▶ _Given records_
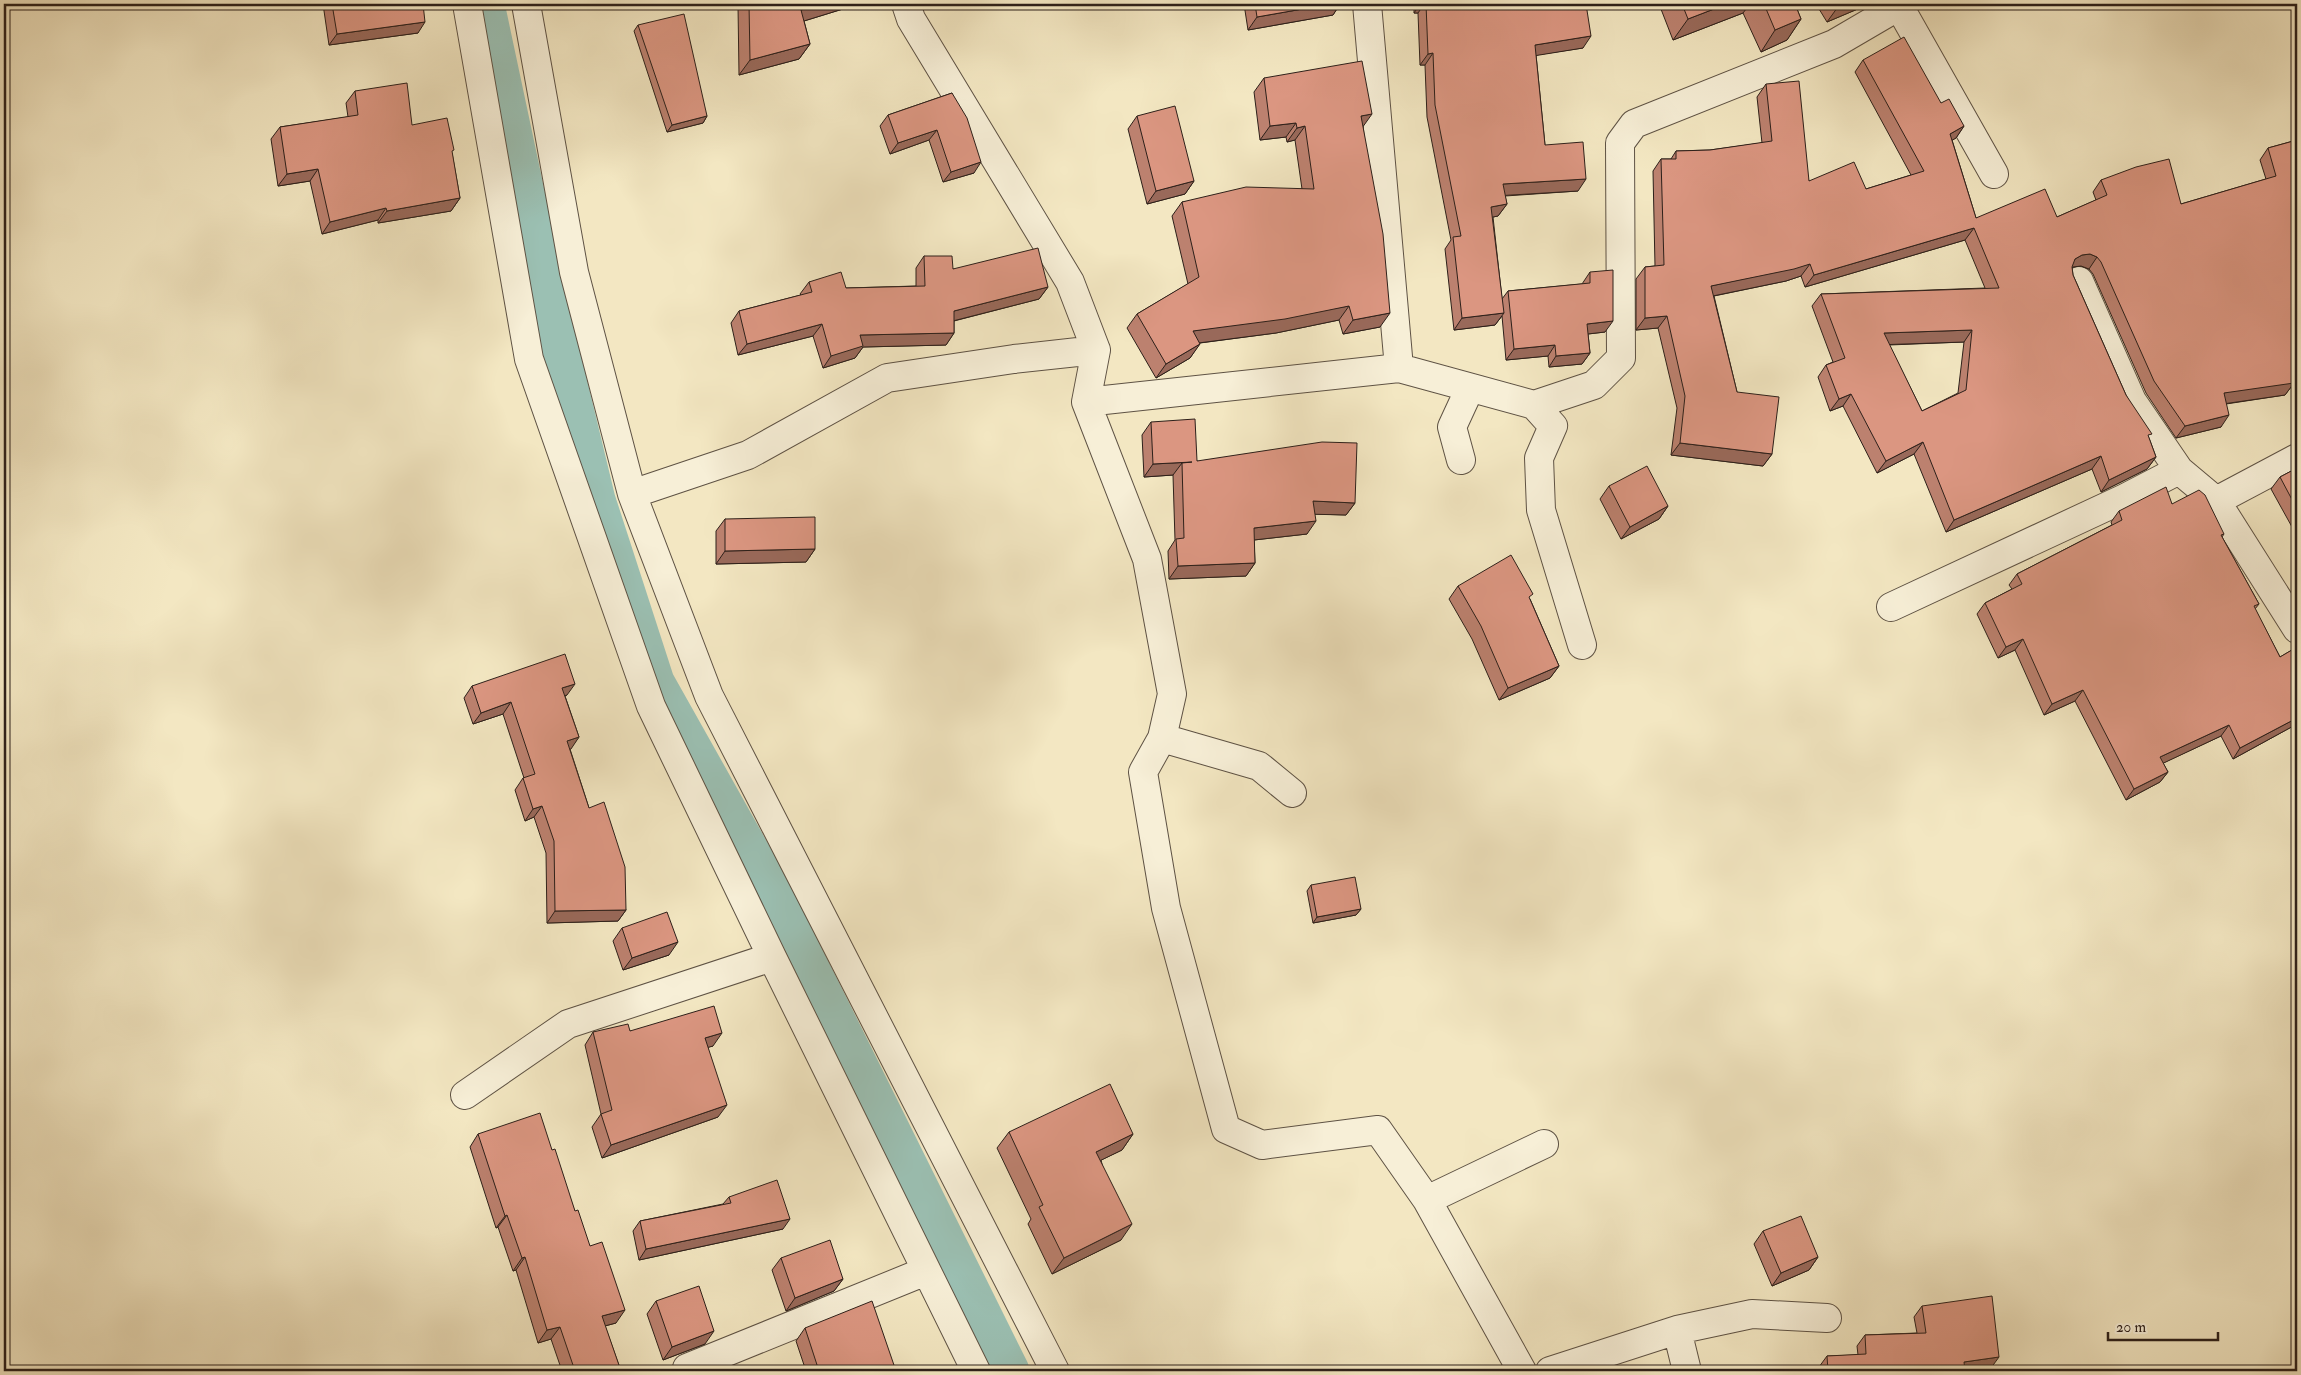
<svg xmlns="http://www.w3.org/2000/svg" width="2301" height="1375" viewBox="0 0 2301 1375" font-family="'IM FELL Double Pica',serif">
	<rect width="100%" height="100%" fill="#f3e7c2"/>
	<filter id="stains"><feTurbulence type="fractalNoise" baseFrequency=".004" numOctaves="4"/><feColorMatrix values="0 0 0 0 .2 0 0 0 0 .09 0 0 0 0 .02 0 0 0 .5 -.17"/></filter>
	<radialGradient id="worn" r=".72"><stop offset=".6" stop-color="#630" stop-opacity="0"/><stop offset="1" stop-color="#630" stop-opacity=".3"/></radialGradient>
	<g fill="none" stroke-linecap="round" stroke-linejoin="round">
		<path stroke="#9bc0b3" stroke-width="39" d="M485,4L549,305L596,500L655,682L769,885L1010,1371"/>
		<g stroke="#5e5244" stroke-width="30">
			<path id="street" d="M467,4L529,359L651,706L772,957L976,1371
				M526,4L574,272L632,494L709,696L1055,1371
				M906,4L911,19L1070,282L1096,350L1086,402L1147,559L1172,694L1162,738L1143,772L1166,908L1226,1129L1262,1145L1378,1130L1427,1200L1522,1371
				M1367,4L1399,368
				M1899,6L1994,174
				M2079,281L2132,401L2179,470L2216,501
				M1086,402L1399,368L1534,405L1594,385L1621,358L1620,143L1634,124L1834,44L1899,6L1897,4
				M1534,405L1553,426L1539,458L1541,510L1582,645
				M2297,458L2216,501L2297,629
				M1461,460L1452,427L1470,388
				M632,494L748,455L887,378L1014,359L1096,350
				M1891,607L2125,498L2179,470
				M1162,738L1259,766L1292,793
				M465,1095L568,1024L772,957
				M1427,1200L1544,1144
				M1677,1330L1687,1371
				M687,1368L926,1271
				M1550,1371L1677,1330L1752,1314L1827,1318"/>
		</g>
		<use href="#street" stroke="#f7efd7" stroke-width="28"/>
	</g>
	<path fill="#bc816f" stroke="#2d201a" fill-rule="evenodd" d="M323,4H423L418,33L329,45Z
		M740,4H859L804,21L810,44L799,59L739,75L738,6Z
		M1244,4H1340L1333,15L1248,30Z
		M1414,4H1586L1583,48L1536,55L1545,145L1578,191L1505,196L1507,204L1498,216L1493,217L1502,299L1508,291L1582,284L1590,272L1605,332L1588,334L1590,353L1582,364L1549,367L1548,356L1506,360L1502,316L1495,325L1454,330L1445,249L1451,240L1427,117L1425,65H1420L1418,13H1414Z
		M1659,4H1795L1801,19L1787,40L1761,52L1743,13L1673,40Z
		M1816,4H1863L1860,8L1827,22Z
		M638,25L707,116L703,123L667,132L634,31Z
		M1863,60L1941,103L1964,126L1956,138L1952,140L1976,218L2057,217L2096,200L2093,192L2101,180L2181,204L2266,179L2260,160L2268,148L2297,140L2294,383L2285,395L2226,404L2221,427L2176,438L2146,393L2093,274L2089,269L2081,266L2073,267H2072L2073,275L2126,395L2149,438L2156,457L2147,469L2101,492L2092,469L1946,532L1914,454L1877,473L1843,406L1830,411L1818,377L1826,365L1833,362L1812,306L1821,294L1985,288L1965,240L1805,287L1801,276L1786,281L1714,296L1737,392L1772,454L1763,466L1671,455L1677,408L1658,328L1636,330V279L1645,267L1655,266L1653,171L1661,159H1671L1676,151L1710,150L1762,143L1757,97L1766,84L1809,181L1866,189L1911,175L1855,72ZM1964,342L1958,393L1922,411L1889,345Z
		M1264,78L1363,127L1380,327L1343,334L1339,320L1276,333L1200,343L1190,358L1156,378L1127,328L1137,314L1188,284L1172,216L1182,202L1302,189L1295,140L1287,142L1286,137L1260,140L1254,92Z
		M355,91L452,153L460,198L451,211L378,223V220L322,234L310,181L278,186L271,139L280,127L348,117L346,103Z
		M952,93L974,173L943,182L929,140L890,154L880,126L888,115Z
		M1137,116L1194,181L1185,194L1147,204L1128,129Z
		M924,256L953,269L1048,287L1039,299L954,321V333L946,345L863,347L855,358L823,368L813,336L738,355L731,323L739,311L801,295L800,294L809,282L846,288L916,286V268Z
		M1151,422L1197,461L1355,503L1346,515L1315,514L1307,534L1254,540L1255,563L1246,576L1169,579L1168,551L1175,540L1173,475L1144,477L1142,435Z
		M2297,468V536L2271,489L2280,477Z
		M1609,486L1668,506L1659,519L1621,539L1600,499Z
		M2172,504L2224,534L2222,537L2259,604L2255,609L2280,657L2297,647V724L2233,759L2221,736L2163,763L2168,772L2160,782L2126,800L2075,701L2044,715L2015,650L1998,658L1977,614L1985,603L2012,589L2009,585L2017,574L2112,525L2111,522L2119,511Z
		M725,519L815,549L806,562L716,564V531Z
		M1458,586L1530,599L1559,666L1550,678L1499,700L1472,639L1449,599Z
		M472,686L567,695L565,696L579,737L570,749L589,808L626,910L618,921L547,923L546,853L534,817L525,821L515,790L523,778H524L503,714L473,724L464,698Z
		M1311,885L1361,909L1356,915L1313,923L1307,891Z
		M622,928L669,955L623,970L613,941Z
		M630,1031L713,1046L708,1047L718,1117L602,1158L592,1127L601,1114L585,1045L593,1032Z
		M1009,1132L1133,1134L1122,1150L1101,1160L1121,1240L1052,1274L1028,1224L1031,1219L997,1148Z
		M478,1134L552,1150L616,1323L605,1326L621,1371H562L551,1339L538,1343L516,1270L513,1271L498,1227L496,1228L470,1147Z
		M729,1197L783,1229L639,1260L633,1231L640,1221L723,1204Z
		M1763,1231L1818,1257L1809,1270L1772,1286L1754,1244Z
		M781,1258L843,1279L834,1291L786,1311L772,1270Z
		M656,1301L705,1344L663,1360L647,1314Z
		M1922,1306L1991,1368L1967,1371H1819V1367L1827,1356L1858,1355L1857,1346L1865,1335L1917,1333L1914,1317Z
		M805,1328L896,1371H806L796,1341Z"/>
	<path fill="#99695a" stroke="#2d201a" d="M821,4H859L791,25L801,10Z
		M1331,4H1340L1333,15L1248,30L1257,17Z
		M1420,4H1424L1418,13H1414Z
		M1727,4H1750L1743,13L1673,40L1688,19Z
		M1840,4H1863L1860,8L1827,22Z
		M1801,19L1787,40L1761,52L1775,30Z
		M425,22L418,33L329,45L337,34Z
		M1591,36L1583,48L1527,57L1535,45Z
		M810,44L799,59L739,75L750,60Z
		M1433,53L1425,65H1420L1428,54Z
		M1372,114L1362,128L1361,116Z
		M707,116L703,123L667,132L672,125Z
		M1296,123L1286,137L1260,140L1270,126Z
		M1305,126L1295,140L1287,142L1297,128Z
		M1964,126L1956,138L1942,146L1950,134Z
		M937,130L929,140L890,154L898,143Z
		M981,162L974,173L943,182L951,172Z
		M318,169L310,181L278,186L287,174Z
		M1586,179L1578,191L1495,196L1503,184Z
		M1194,181L1185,194L1147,204L1156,191Z
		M460,198L451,211L378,223L387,211Z
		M1507,204L1498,216L1483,219L1491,207Z
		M386,208L378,220L322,234L330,222Z
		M1974,228L1965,240L1805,287L1814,275Z
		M2090,254L2097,257L2089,269L2081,266L2073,267L2067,271L2075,259L2082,255Z
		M1810,264L1801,276L1786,281L1703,298L1711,286Z
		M1048,287L1039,299L945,323L954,311Z
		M1349,306L1339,320L1276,333L1183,345L1193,331Z
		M1390,313L1380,327L1343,334L1353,320Z
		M1504,313L1495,325L1454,330L1462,318Z
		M1667,316L1658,328L1636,330L1645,318Z
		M1613,321L1605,332L1579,335L1587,324Z
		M822,324L813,336L738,355L747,344Z
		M1972,330L1964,342L1875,345L1884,333Z
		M954,333L946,345L863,347L855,358L823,368L831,356L860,335Z
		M1200,344L1190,358L1156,378L1166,364Z
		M1555,345L1548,356L1506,360L1514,349Z
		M1590,353L1582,364L1549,367L1556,356Z
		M2297,372V381L2292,383H2294L2285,395L2216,405L2224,393Z
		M1851,394L1843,406L1830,411L1839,399Z
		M2229,415L2221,427L2176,438L2185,426Z
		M1923,442L1914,454L1877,473L1886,461Z
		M1680,443L1772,454L1763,466L1671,455Z
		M2101,456L2092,469L1946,532L1954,520Z
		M2156,457L2147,469L2101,492L2109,480Z
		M1192,462L1182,463L1173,475L1144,477L1153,464Z
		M1313,501L1355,503L1346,515L1304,514Z
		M1668,506L1659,519L1621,539L1630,527Z
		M1316,521L1307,534L1245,541L1254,528Z
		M815,549L806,562L716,564L725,551Z
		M1255,563L1246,576L1169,579L1178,566Z
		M2023,639L2015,650L1998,658L2006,647Z
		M1559,666L1550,678L1499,700L1508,688Z
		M575,684L567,695L554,699L562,688Z
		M2083,690L2075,701L2044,715L2052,704Z
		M511,702L503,714L473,724L481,713Z
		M2297,718V724L2233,759L2240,748Z
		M2229,725L2221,736L2153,768L2160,757Z
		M579,737L571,749L559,752L567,741Z
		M2168,772L2160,782L2126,800L2134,789Z
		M542,806L534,817L525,821L533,809Z
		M1361,909L1356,915L1313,923L1317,917Z
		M626,910L618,921L547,923L555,911Z
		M678,942L669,955L623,970L632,958Z
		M722,1033L713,1046L696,1051L705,1038Z
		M727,1105L718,1117L602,1158L611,1145Z
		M1133,1134L1122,1150L1085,1168L1096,1152Z
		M507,1215L498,1227L496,1228L505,1216Z
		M790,1219L783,1229L639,1260L646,1249Z
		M1132,1224L1121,1240L1052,1274L1064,1258Z
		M525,1257L516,1270L513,1271L522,1258Z
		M1818,1257L1809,1270L1772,1286L1781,1273Z
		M843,1279L834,1291L786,1311L795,1298Z
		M625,1310L616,1323L593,1329L602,1316Z
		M560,1327L551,1339L538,1343L547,1330Z
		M714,1331L705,1344L663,1360L672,1347Z
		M1999,1357L1991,1368L1967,1371H1957L1964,1362Z"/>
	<path fill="#db9681" stroke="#2d201a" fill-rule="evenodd" d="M332,4H423L425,22L337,34Z
		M749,4H821L801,10L810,44L750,60Z
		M1255,4H1331L1257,17Z
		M1426,4H1586L1591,36L1535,45L1545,145L1583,142L1586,179L1503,184L1507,204L1491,207L1504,313L1462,318L1453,237L1461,236L1435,105L1433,53L1428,54Z
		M1682,4H1727L1688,19Z
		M1764,4H1795L1801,19L1775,30Z
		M684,14L707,116L672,125L638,25Z
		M1904,37L1941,103L1949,99L1964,126L1950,134L1976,218L2045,189L2057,217L2107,195L2101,180L2136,167L2169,159L2181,204L2276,176L2268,148L2297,140V372L2293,374L2294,383L2224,393L2229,415L2185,426L2154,381L2101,262L2097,257L2090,254L2082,255L2075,259L2072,267L2073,275L2126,395L2152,434L2148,435L2156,457L2109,480L2101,456L1954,520L1923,442L1886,461L1851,394L1839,399L1826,365L1845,358L1821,294L1999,288L1974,228L1814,275L1810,264L1794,269L1711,286L1737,392L1779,397L1772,454L1680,443L1685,396L1667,316L1645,318V267L1664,265L1661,159H1676V151L1710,150L1772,141L1766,84L1799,81L1809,181L1854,162L1866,189L1924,171L1863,60ZM1972,330L1966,390L1922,411L1884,333Z
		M1362,61L1372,114L1361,116L1383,234L1390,313L1353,320L1349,306L1285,319L1193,331L1200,344L1166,364L1137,314L1199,277L1182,202L1246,187L1314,189L1305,126L1297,128L1296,123L1270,126L1264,78Z
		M407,83L412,125L447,118L454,150L452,151L460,198L387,211L386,208L330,222L318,169L287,174L280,127L358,115L355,91Z
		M952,93L967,118L981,162L951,172L937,130L898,143L888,115Z
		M1175,106L1194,181L1156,191L1137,116Z
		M1038,248L1048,287L954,311V333L860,335L863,346L831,356L822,324L747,344L739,311L812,292L809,282L841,272L846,288L925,286L924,256H952L953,269Z
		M1613,270V321L1587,324L1590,353L1556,356L1555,345L1514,349L1508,291L1590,283V272Z
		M1195,419L1197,461L1322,442L1357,443L1355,503L1313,501L1316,521L1254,528L1255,563L1178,566L1176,539L1184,538L1182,463L1192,462L1153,464L1151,422Z
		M1647,466L1668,506L1630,527L1609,486Z
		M2297,468V509L2280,477Z
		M2166,487L2172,504L2199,490L2205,495L2224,534L2221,535L2259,604L2254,606L2280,657L2297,647V718L2240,748L2229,725L2160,757L2168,772L2134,789L2083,690L2052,704L2023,639L2006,647L1985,603L2022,584L2017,574L2122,520L2119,511Z
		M815,517V549L725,551V519Z
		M1511,555L1533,594L1529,597L1559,666L1508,688L1481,626L1458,586Z
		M565,654L575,684L562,688L579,737L567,741L589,808L604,802L625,867L626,910L555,911L554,841L542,806L533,809L523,778L535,774L511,702L481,713L472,686Z
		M1355,877L1361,909L1317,917L1311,885Z
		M667,912L678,942L632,958L622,928Z
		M714,1006L722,1033L705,1038L727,1105L611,1145L601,1114L612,1110L593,1032L628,1024L630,1031Z
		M1110,1084L1133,1134L1096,1152L1132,1224L1064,1258L1039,1207L1043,1205L1009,1132Z
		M540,1113L552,1150L555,1149L575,1211L578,1210L590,1246L602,1242L625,1310L602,1316L621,1371H575L560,1327L547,1330L525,1257L522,1258L507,1215L505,1216L478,1134Z
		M777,1180L790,1219L646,1249L640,1221L731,1203L729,1197Z
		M1801,1216L1818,1257L1781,1273L1763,1231Z
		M830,1240L843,1279L795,1298L781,1258Z
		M699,1286L714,1331L672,1347L656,1301Z
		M1992,1296L1999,1357L1964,1362L1965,1371H1828L1827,1356L1866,1354L1865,1335L1926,1333L1922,1306Z
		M872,1301L896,1371H819L805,1328Z"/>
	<rect width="2301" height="1375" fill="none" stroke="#f3e7c2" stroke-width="20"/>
	<rect x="5" y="5" width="2291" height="1365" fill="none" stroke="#2d201a" stroke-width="2.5"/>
	<rect x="10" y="10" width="2281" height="1355" fill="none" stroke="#2d201a"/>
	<path d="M2108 1332v8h110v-8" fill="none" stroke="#2d201a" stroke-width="2.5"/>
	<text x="2116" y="1332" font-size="15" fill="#2d201a" stroke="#f7efd7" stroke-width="4" paint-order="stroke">20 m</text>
	<rect width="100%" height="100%" filter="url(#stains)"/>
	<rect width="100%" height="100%" fill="url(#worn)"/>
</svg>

▶ _What is required_
Please give back, exactly as it stands above, the stretch from the line with "M2168,772L2160,782L2126,800L2134,789Z" through the line with "M684,14L707,116L672,125L638,25Z", and no line outside it.

▶ _Response below_
		M2168,772L2160,782L2126,800L2134,789Z
		M542,806L534,817L525,821L533,809Z
		M1361,909L1356,915L1313,923L1317,917Z
		M626,910L618,921L547,923L555,911Z
		M678,942L669,955L623,970L632,958Z
		M722,1033L713,1046L696,1051L705,1038Z
		M727,1105L718,1117L602,1158L611,1145Z
		M1133,1134L1122,1150L1085,1168L1096,1152Z
		M507,1215L498,1227L496,1228L505,1216Z
		M790,1219L783,1229L639,1260L646,1249Z
		M1132,1224L1121,1240L1052,1274L1064,1258Z
		M525,1257L516,1270L513,1271L522,1258Z
		M1818,1257L1809,1270L1772,1286L1781,1273Z
		M843,1279L834,1291L786,1311L795,1298Z
		M625,1310L616,1323L593,1329L602,1316Z
		M560,1327L551,1339L538,1343L547,1330Z
		M714,1331L705,1344L663,1360L672,1347Z
		M1999,1357L1991,1368L1967,1371H1957L1964,1362Z"/>
	<path fill="#db9681" stroke="#2d201a" fill-rule="evenodd" d="M332,4H423L425,22L337,34Z
		M749,4H821L801,10L810,44L750,60Z
		M1255,4H1331L1257,17Z
		M1426,4H1586L1591,36L1535,45L1545,145L1583,142L1586,179L1503,184L1507,204L1491,207L1504,313L1462,318L1453,237L1461,236L1435,105L1433,53L1428,54Z
		M1682,4H1727L1688,19Z
		M1764,4H1795L1801,19L1775,30Z
		M684,14L707,116L672,125L638,25Z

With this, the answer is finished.